Go-Lite Packs on Skyline to the Sea

I borrowed a couple of early frameless Go-Lite backpacks for our Skyline to the Sea trek. A bit risky to try new packs on a thirty-two mile trek, but we did load them and take them around the block once. It seemed worth it to drop eight and a half pounds from our combined pack weights.

The packs are really light, but not all that comfortable. On the last day, I put the pack on after lunch and had to stop and repack because it was fitting so oddly. I didn’t really get it right, but it was good enough. When you are carrying under twenty pounds, “not bad” is usually good enough.

My pack weighed 1.75 pounds, my son’s was 1 pound. Our starting weights (with water) were 30 pounds (plus 3.25 pounds of camera over my shoulder) and 20 pounds. We came off the trail three days later with 15 and 14 pounds (dry weight, add the camera).

The heavier pack is bigger, has mesh side pockets, a hydration bladder pocket, a top cap/pocket, and five compression straps instead of two. I’m used to packing a “black hole” pack, since I normally use a 1980’s Lowe Expedition, with no outside pockets, a top flap/pocket, two custom-bent aluminum straps for a frame, and ten compression straps. The big difference? When the Go-Lite is half full and you crank on the (few)compression straps, it turns into a cylinder with lumps where ever the stuff inside happens to be. Do the same to the Lowe, and it turns into a lumpy half-cylinder with a nice smooth S-curve where your back goes. Guess which one is more comfortable.

Since the Lowe is over four pounds heavier at six pounds, the Go-Lite mostly comes out ahead. The biggest annoyance (besides needing to pack carefully) was the pack carrying a bit heavy on the shoulder straps and requiring more back muscle. This gets worse when the pack is less full. I seriously considered jamming a couple of sticks into my pack as a frame, but I didn’t think it would really transfer weight to the hips. The last afternoon, my back and my son’s neck were a bit sore. That shouldn’t happen with such a light load.
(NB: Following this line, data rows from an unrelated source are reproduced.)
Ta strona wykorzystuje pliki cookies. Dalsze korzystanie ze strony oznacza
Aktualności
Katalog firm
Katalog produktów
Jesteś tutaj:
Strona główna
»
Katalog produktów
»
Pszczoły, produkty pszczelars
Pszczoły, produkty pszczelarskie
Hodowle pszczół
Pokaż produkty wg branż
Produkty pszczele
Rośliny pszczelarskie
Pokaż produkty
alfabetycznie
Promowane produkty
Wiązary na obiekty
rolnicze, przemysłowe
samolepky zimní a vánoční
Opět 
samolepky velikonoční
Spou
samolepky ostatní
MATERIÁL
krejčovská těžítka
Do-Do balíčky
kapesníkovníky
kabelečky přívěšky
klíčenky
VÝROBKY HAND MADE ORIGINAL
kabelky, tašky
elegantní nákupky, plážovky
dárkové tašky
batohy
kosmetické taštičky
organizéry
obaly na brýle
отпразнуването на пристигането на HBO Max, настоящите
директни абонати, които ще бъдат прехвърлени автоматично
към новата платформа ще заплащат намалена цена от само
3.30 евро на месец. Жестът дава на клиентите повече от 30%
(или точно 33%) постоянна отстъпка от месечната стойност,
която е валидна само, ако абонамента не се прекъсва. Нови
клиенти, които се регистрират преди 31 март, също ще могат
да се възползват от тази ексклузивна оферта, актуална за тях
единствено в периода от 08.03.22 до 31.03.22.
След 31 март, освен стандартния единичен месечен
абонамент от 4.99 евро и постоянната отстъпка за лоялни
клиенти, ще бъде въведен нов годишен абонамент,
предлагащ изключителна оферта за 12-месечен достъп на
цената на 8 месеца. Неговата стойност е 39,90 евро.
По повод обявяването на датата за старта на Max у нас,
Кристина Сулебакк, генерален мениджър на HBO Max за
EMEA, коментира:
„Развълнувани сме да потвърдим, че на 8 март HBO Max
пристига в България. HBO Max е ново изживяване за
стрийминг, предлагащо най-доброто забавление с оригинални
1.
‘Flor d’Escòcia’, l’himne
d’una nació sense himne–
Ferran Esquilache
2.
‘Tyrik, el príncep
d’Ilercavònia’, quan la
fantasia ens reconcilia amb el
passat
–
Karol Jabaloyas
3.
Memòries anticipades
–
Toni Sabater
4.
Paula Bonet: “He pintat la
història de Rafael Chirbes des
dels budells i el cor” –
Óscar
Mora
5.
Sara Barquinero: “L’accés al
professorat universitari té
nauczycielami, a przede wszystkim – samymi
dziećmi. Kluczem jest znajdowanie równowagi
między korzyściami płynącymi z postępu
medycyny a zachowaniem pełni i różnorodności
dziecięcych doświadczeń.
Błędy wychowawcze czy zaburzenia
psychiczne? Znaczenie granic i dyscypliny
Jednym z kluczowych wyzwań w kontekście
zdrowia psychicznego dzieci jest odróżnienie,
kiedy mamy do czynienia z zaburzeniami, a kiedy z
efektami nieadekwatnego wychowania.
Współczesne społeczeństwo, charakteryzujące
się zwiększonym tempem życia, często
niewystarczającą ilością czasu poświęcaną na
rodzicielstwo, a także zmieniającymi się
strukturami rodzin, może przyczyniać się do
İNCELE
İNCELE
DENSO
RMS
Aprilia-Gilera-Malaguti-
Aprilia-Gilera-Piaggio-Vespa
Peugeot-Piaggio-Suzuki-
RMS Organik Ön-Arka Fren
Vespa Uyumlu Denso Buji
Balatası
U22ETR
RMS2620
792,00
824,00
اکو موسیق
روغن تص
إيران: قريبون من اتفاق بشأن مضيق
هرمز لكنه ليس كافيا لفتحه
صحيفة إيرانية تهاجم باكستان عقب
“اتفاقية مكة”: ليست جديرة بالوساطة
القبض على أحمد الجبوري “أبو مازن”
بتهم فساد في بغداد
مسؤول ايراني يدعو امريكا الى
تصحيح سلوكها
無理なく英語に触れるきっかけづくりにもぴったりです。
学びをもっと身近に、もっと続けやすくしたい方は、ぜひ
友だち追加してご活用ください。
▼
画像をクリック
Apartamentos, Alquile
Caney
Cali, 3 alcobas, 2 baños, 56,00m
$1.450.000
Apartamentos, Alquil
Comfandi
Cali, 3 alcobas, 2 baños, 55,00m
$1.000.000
I think the right setup (and what you’ll find from several manufacturers now) is something a lot like the 1980s Lowe, but built out of modern lightweight materials so it weighs only two or three pounds. I would have gladly carried an extra pound to get a frame and there is a good selection at that weight (2 pounds 12 ounces). Now all I need is some extra cash and another backpacking trek. And a lighter camera.